== Task input
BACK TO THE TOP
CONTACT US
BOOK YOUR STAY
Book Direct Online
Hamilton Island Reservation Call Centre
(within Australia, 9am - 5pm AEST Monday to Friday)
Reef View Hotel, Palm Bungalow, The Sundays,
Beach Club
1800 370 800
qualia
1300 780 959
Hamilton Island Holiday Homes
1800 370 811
====
Find the word "Island" in the material, then list each line that holds it.

Hamilton Island Reservation Call Centre
Hamilton Island Holiday Homes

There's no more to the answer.